## What is being asked
Show each line of the entries below in which the word "unitary" appears.

START Entries provided

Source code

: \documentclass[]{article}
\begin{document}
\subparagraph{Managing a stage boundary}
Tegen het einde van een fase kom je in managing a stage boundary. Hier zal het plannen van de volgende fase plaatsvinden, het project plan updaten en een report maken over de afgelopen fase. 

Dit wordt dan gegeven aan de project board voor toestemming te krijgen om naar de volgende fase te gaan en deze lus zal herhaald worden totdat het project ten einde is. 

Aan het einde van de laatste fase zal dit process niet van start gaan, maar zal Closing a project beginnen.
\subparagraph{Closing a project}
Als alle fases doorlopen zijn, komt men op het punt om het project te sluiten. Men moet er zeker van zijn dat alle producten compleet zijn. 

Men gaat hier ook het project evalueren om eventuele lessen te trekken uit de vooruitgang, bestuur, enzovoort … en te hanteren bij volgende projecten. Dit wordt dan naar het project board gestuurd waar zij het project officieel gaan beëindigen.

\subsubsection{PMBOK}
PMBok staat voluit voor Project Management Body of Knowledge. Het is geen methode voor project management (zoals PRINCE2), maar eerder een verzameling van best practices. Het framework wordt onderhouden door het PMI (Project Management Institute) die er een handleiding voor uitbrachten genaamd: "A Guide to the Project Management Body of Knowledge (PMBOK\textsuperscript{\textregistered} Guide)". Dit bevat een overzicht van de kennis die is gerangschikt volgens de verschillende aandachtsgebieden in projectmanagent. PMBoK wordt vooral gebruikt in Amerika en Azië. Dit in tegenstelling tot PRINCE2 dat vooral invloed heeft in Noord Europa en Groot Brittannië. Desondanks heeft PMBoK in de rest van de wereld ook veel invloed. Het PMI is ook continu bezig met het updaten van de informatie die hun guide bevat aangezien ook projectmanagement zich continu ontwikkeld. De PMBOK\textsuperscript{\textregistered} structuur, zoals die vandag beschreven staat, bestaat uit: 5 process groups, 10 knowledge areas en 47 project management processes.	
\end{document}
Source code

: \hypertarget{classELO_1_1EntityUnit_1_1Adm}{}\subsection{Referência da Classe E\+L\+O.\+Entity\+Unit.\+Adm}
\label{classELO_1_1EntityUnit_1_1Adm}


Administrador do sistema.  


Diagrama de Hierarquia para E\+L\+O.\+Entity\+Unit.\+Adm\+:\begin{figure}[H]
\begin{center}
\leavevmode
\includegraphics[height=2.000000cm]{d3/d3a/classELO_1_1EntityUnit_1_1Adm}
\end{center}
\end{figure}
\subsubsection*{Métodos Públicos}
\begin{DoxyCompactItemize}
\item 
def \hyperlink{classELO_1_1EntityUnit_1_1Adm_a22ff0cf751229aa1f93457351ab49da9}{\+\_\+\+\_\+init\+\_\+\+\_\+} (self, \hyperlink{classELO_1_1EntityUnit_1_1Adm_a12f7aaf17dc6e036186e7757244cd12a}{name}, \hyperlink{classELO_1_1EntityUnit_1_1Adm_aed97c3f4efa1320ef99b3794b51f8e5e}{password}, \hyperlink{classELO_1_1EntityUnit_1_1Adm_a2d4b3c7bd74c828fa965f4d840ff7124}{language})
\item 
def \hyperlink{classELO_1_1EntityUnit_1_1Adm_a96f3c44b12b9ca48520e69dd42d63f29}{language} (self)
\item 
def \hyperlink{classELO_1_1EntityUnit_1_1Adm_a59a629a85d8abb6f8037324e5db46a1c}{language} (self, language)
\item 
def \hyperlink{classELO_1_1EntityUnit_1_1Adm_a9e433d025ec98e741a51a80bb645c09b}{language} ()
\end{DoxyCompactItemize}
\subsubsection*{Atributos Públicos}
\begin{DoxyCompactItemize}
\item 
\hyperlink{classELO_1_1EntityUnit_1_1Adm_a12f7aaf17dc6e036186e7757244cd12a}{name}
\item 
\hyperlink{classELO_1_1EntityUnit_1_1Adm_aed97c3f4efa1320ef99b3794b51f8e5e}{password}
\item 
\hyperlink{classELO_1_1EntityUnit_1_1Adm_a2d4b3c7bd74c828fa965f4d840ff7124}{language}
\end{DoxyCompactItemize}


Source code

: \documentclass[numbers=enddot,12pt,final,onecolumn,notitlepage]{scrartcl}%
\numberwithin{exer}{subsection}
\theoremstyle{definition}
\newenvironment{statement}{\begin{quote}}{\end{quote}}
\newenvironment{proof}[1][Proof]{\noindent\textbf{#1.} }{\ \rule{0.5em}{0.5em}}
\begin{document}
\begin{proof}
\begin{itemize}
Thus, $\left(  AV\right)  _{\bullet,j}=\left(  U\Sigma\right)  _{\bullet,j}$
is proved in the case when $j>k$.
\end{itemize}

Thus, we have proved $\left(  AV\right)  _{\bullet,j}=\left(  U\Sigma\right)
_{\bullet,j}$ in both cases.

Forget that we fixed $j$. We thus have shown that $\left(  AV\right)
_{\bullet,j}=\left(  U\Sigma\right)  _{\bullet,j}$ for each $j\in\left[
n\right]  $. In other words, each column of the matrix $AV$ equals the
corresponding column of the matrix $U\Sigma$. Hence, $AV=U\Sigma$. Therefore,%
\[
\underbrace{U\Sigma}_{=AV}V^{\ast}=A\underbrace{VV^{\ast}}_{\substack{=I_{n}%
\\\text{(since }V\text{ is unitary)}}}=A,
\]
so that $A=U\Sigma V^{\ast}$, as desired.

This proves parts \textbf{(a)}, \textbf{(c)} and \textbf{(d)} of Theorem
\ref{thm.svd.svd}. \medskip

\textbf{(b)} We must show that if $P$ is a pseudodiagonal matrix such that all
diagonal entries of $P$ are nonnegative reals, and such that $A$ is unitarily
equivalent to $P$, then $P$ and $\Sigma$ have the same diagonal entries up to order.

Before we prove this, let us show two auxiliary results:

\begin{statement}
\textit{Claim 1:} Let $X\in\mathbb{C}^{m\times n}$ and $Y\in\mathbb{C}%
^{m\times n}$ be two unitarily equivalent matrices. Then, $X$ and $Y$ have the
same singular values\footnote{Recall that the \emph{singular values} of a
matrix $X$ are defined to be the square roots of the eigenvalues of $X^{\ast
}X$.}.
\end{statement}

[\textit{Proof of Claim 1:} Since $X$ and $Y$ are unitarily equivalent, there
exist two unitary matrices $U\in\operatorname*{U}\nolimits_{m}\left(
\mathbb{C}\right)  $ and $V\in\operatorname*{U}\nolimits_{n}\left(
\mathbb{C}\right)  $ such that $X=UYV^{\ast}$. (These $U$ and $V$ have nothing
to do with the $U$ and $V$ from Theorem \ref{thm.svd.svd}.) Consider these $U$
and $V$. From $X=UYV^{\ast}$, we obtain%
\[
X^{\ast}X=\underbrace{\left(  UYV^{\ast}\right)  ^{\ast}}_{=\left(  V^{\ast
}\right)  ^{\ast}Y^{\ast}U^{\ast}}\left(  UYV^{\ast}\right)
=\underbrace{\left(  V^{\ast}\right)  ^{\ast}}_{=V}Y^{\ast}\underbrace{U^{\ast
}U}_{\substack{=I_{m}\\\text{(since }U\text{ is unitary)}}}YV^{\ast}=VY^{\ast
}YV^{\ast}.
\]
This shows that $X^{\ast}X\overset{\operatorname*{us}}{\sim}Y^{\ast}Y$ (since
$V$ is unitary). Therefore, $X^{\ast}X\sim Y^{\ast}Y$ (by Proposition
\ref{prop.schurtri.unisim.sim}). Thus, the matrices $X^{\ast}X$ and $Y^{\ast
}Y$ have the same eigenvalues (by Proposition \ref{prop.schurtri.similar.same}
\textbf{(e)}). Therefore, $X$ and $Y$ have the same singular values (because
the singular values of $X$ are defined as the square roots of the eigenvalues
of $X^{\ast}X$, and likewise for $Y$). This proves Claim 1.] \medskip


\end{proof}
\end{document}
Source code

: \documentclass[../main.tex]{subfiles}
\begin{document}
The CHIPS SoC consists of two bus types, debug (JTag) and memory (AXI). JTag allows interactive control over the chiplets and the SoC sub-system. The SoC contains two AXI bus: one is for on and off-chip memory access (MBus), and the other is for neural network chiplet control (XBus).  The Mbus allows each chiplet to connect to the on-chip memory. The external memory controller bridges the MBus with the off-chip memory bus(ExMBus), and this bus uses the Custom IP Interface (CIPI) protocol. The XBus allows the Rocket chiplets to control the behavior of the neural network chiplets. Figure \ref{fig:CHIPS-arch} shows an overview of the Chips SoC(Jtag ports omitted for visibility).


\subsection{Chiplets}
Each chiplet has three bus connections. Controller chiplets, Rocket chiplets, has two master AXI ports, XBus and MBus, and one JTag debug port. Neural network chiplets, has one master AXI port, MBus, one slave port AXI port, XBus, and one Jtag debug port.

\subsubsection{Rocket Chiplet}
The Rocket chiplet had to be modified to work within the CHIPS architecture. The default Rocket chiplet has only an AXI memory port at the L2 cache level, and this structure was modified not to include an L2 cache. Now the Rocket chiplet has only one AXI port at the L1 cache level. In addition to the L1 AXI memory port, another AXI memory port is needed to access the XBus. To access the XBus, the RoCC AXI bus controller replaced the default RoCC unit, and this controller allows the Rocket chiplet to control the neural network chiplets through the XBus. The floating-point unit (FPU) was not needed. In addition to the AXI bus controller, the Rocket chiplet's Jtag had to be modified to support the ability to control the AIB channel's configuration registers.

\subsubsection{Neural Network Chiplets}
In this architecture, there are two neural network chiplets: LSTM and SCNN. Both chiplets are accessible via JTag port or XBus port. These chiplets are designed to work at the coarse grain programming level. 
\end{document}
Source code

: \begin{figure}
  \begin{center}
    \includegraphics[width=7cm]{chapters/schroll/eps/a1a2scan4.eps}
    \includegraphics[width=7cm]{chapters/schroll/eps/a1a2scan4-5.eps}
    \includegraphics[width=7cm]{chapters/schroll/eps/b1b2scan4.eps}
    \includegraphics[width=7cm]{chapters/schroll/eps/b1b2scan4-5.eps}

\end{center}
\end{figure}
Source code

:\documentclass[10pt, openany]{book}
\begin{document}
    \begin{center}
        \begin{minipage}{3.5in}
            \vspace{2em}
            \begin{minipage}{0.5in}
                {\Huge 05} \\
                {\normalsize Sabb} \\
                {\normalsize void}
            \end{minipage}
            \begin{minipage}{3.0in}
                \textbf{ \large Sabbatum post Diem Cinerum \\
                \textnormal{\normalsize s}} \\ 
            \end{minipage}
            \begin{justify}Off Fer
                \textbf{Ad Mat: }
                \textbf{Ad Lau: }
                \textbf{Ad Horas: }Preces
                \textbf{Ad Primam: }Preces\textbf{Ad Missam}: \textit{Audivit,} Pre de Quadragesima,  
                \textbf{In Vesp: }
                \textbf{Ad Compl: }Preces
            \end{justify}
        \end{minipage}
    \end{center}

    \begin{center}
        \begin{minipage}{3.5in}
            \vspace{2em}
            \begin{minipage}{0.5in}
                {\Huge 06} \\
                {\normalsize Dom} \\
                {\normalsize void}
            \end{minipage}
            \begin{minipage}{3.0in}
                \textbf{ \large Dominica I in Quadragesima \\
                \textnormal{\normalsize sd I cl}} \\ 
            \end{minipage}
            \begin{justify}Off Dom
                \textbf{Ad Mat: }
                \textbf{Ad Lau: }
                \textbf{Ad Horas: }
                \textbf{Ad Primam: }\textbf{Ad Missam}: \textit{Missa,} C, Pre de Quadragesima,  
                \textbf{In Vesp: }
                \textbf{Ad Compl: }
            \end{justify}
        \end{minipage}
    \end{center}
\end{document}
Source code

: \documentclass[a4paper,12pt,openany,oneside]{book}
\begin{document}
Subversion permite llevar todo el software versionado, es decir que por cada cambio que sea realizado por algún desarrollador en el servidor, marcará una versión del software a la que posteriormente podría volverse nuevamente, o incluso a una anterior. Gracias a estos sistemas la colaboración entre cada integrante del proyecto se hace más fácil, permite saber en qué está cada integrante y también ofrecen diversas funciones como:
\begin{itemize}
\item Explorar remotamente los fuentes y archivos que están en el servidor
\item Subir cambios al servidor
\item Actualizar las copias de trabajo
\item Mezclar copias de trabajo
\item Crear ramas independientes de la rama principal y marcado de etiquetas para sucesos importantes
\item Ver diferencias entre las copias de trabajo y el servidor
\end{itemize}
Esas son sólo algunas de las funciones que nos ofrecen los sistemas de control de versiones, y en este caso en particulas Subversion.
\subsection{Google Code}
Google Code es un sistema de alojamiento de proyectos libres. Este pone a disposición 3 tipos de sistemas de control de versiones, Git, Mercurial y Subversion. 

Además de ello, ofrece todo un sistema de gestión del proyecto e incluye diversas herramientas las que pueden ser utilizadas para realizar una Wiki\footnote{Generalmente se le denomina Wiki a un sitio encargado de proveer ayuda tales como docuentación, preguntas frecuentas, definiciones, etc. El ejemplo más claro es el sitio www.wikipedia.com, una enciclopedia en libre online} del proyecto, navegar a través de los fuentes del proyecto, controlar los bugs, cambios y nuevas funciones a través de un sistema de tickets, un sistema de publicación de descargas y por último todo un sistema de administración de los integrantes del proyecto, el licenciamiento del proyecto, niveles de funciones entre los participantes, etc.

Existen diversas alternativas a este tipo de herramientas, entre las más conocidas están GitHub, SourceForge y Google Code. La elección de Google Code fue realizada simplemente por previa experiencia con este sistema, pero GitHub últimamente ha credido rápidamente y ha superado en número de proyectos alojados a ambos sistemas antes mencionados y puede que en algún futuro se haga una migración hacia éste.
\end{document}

END Entries provided

## Solution to this problem
\\\text{(since }V\text{ is unitary)}}}=A,
exist two unitary matrices $U\in\operatorname*{U}\nolimits_{m}\left(
}U}_{\substack{=I_{m}\\\text{(since }U\text{ is unitary)}}}YV^{\ast}=VY^{\ast
$V$ is unitary). Therefore, $X^{\ast}X\sim Y^{\ast}Y$ (by Proposition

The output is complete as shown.